The party was large, and he kept going to the bar. He thought that gin would quench his craving. It was hardly a craving, he noticed—nothing like hunger or thirst or the need for love. It felt like some sullen and stubborn ebbing in his bloodstream. The lightness in his head had worsened. He laughed, talked, and behaved himself up to a point, but this was merely mechanical. Late in the party, a young woman wearing a light sack or tube-shaped dress, her long hair the color of Virginia tobacco, came in at the door. In his ardor to reach her he knocked over a table and several glasses. It was, or had been up to that point, a decorous party, but the noise of broken glass, followed by the screaming of the stranger when he wrapped his legs around her and buried his nose in her tobacco-colored hair, was barbarous. Two guests pried him loose. He stood there, crouched with ardor, snorting through his distended nostrils. Then he flung away the arms of the men who held him and strode out of the room.
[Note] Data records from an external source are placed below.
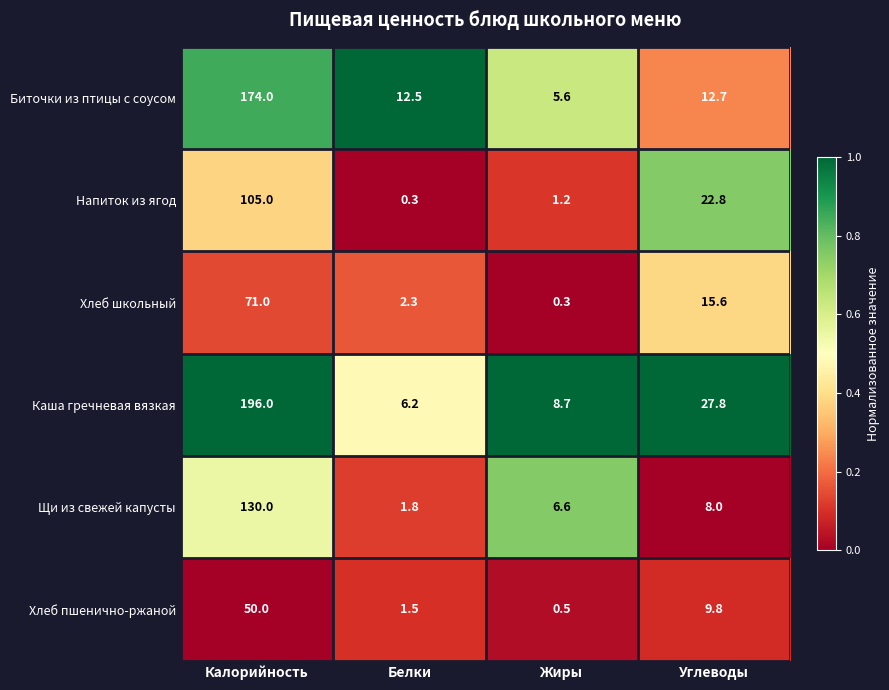

What is the difference between the maximum and minimum values in the Хлеб школьный series?

70.7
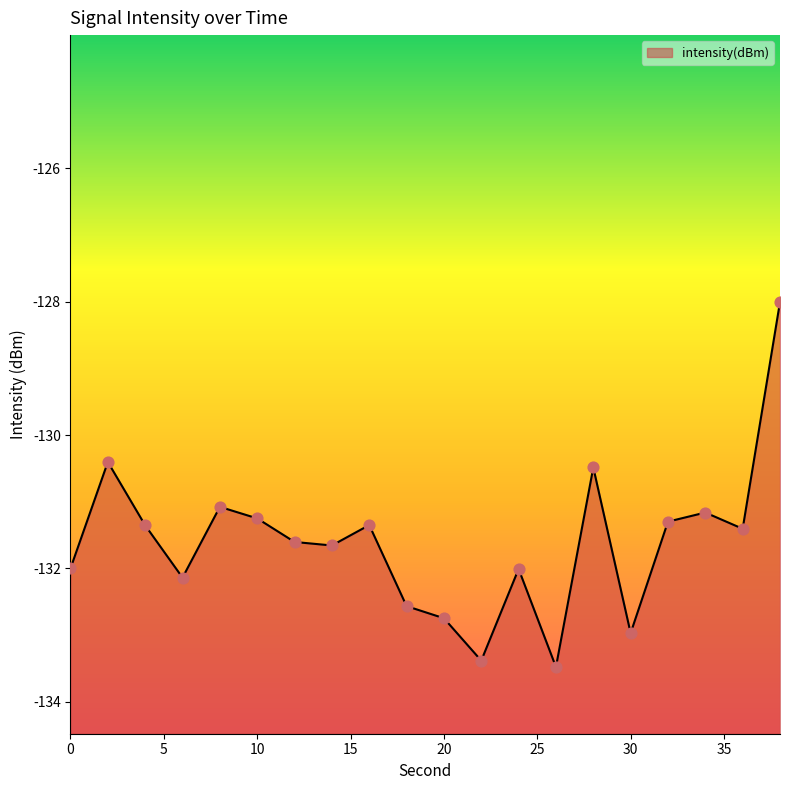

Which has a higher value, 34 or 0?

34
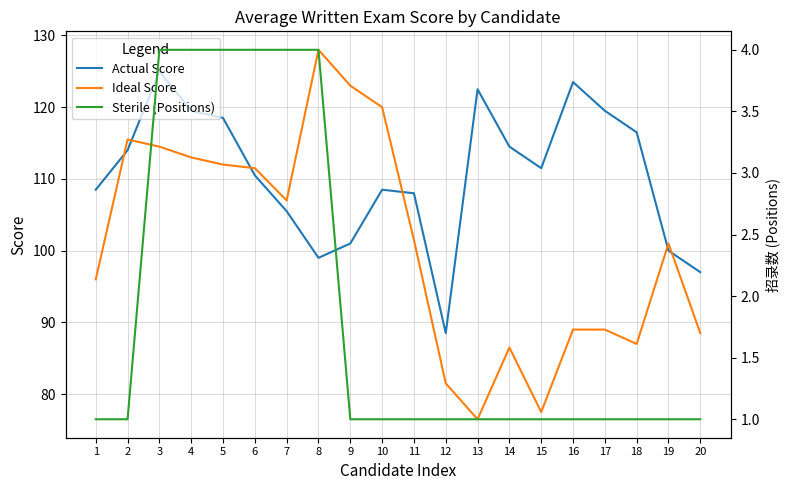

Which series ends up on top after the final intersection of Ideal and Actual?

Actual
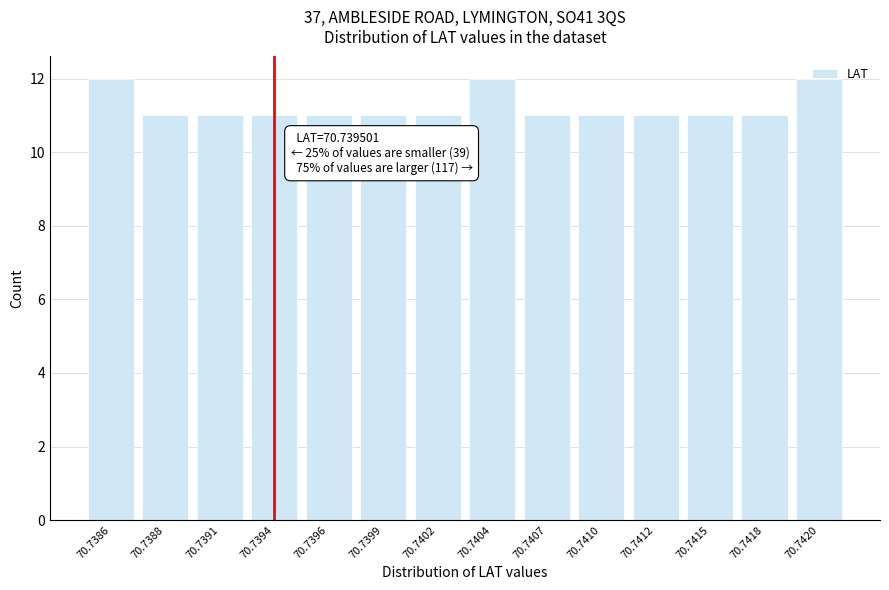

What is the sum of all values?

157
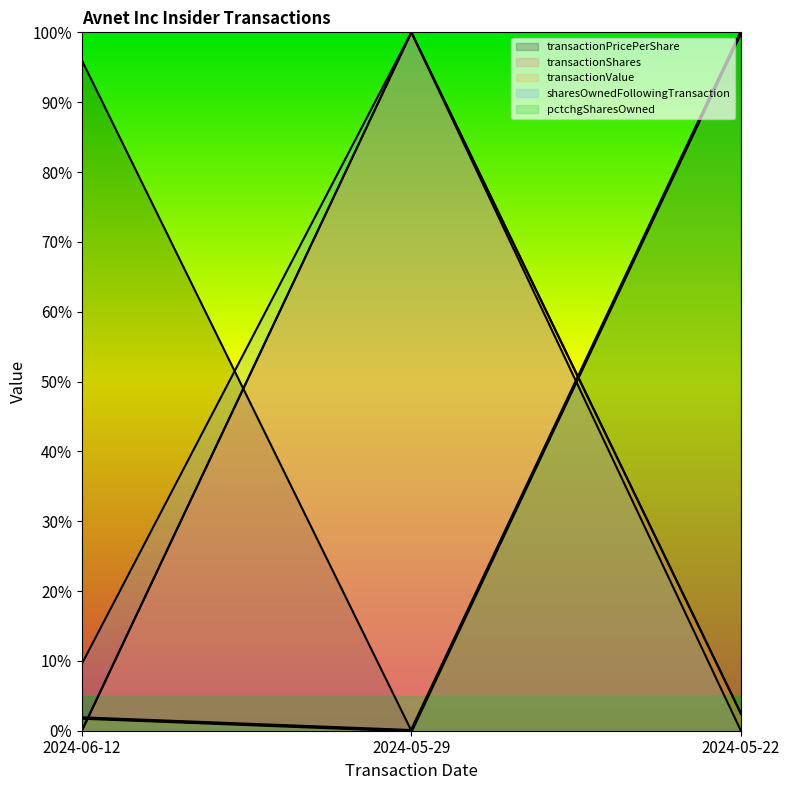

At which category is the sum across all series the highest?

2024-05-29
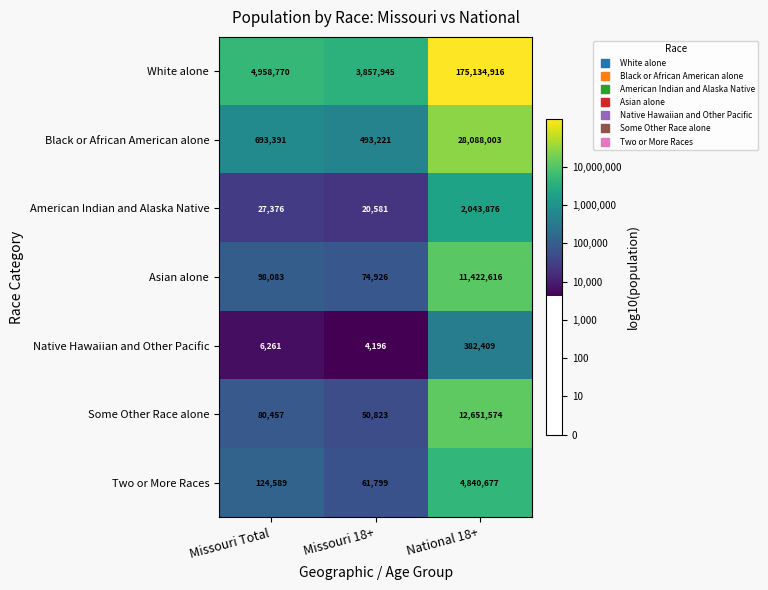

Which category has the lowest value in the Black or African American alone series?

Missouri 18+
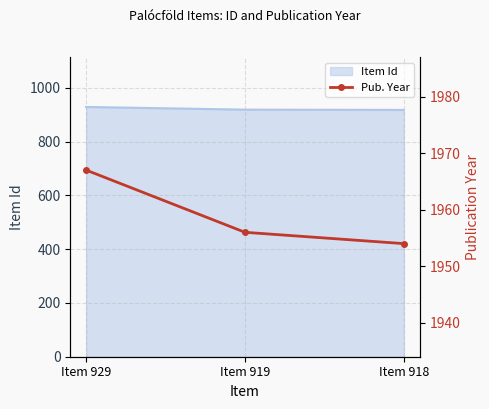

How many categories are shown in the chart?

3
He went down in the elevator with a stranger whose brown suit looked and smelled like a Havana Upmann, but Bradish kept his eyes on the floor of the carriage and contented himself with breathing in the stranger’s fragrance. The elevator man smelled of a light, cheap blend that had been popular in the fifties. The doorman, he noticed, looked and smelled like a briar pipe with a Burley mixture. And on Fifty-seventh Street he saw a woman whose hair was the color of his favorite blend and who seemed to trail after her its striking corrupt perfume. Only by grinding his teeth and bracing his muscles did he keep from seizing her, but he realized that his behavior at the party, repeated on the street, would take him to jail, and there were, as far as he knew, no cigarettes in jail. He had changed—he had changed, and so had his world, and watching the population of the city pass him in the dusk, he saw them as Winstons, Chesterfields, Marlboros, Salems, hookahs, meerschaums, cigarillos, Corona-Coronas, Camels, and Players. It was a young woman—really a child—whom he mistook for a Lucky Strike that was his undoing. She screamed when he attacked her, and two strangers knocked him down, striking and kicking him with just moral indignation. A crowd gathered. There was pandemonium, and presently the sirens of the police car that took him away.